On metrics: don’t just track page views. Track whether your KB is actually helping. Useful KPIs include:
- Deflection rate: did ticket volume drop for those topics?
- Search usage: are people searching more (or less) over time?
- Search success rate: percent of searches that result in a click on a relevant article.
- Time on article: are people reading enough to solve the problem?
- Exit rate: high exits can mean “not helpful” or “too hard to find.”
- Feedback clicks: “Was this helpful?” responses.
About AI: I’m not against it. But I’m picky about where it helps. Use AI to draft or summarize content when you already have a reliable source (your SOP, past support templates, or ticket history). Don’t use AI to invent policy details or claim specific system behavior. If you do test AI-assisted updates, measure outcomes the same way you measure human updates—ticket deflection and user feedback.
FAQs
Include the answers that stop the back-and-forth: frequently asked questions, step-by-step troubleshooting, policy pages (refunds, cancellations, access rules), and “how to” instructions that match your product’s actual screens. If you can’t point to a clear next action, it probably belongs in a longer guide—not a quick KB answer.
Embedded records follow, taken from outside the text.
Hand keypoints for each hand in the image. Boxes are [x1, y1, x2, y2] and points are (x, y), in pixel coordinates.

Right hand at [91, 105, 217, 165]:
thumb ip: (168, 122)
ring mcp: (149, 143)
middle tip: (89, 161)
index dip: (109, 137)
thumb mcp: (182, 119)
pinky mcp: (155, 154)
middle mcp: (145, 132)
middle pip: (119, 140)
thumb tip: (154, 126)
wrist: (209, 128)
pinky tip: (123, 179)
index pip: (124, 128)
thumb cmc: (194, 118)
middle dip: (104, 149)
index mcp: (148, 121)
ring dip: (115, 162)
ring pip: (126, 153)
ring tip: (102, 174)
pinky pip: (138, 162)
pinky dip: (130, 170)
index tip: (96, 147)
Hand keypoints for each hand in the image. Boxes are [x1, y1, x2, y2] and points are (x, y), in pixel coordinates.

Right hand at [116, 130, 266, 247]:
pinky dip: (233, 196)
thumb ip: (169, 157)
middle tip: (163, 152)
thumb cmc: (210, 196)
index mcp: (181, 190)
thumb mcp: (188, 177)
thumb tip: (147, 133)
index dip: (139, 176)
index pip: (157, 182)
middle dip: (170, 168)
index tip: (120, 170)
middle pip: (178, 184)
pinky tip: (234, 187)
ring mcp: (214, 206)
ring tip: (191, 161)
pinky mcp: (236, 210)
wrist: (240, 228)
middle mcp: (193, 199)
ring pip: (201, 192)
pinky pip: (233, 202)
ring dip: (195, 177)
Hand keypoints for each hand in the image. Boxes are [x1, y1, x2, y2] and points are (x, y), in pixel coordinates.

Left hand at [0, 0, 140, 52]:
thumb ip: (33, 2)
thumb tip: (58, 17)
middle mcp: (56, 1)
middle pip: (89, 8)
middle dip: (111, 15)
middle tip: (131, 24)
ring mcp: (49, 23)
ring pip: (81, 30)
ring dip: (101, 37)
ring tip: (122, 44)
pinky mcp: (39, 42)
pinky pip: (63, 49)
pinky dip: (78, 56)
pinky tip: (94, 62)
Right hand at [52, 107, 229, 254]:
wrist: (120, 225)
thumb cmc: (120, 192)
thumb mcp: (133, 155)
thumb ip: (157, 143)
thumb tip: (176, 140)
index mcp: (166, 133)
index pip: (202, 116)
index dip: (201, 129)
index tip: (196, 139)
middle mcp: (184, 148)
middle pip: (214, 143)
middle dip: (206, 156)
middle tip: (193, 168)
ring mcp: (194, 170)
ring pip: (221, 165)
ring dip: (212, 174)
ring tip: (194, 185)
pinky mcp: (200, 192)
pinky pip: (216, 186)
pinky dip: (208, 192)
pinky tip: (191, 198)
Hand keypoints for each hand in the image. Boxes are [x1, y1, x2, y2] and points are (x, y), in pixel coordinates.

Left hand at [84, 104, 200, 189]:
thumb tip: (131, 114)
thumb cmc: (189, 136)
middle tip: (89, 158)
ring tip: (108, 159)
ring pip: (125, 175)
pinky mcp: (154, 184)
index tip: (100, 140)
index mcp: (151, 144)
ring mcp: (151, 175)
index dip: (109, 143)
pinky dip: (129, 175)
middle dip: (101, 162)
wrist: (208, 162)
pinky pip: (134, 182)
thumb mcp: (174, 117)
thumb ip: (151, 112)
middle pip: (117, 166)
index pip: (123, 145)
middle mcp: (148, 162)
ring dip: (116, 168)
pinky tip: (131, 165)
Use a category tree based on customer intent, not internal departments. For example: Getting Started, Course & Content, Troubleshooting, and Billing & Policies. Keep article titles in plain language (“How to reset your password”), add internal links for the “next step,” and tag each article with one primary category so search and navigation stay consistent.
Set a schedule and make updates part of someone’s job. A quarterly audit works well to start: verify steps still match the UI, update screenshots, check broken links, and compare new ticket reasons against existing KB topics. If an article gets lots of views but still generates tickets, that’s your sign the content needs rewriting—not just refreshing.
Fast access, clear headings, and search that actually returns useful results. Use short paragraphs, bullet steps, and collapsible sections for long troubleshooting entries. Also, make sure the KB link is visible from anywhere on your site (not buried only in the footer), and test on mobile so people can find answers quickly without pinching and zooming.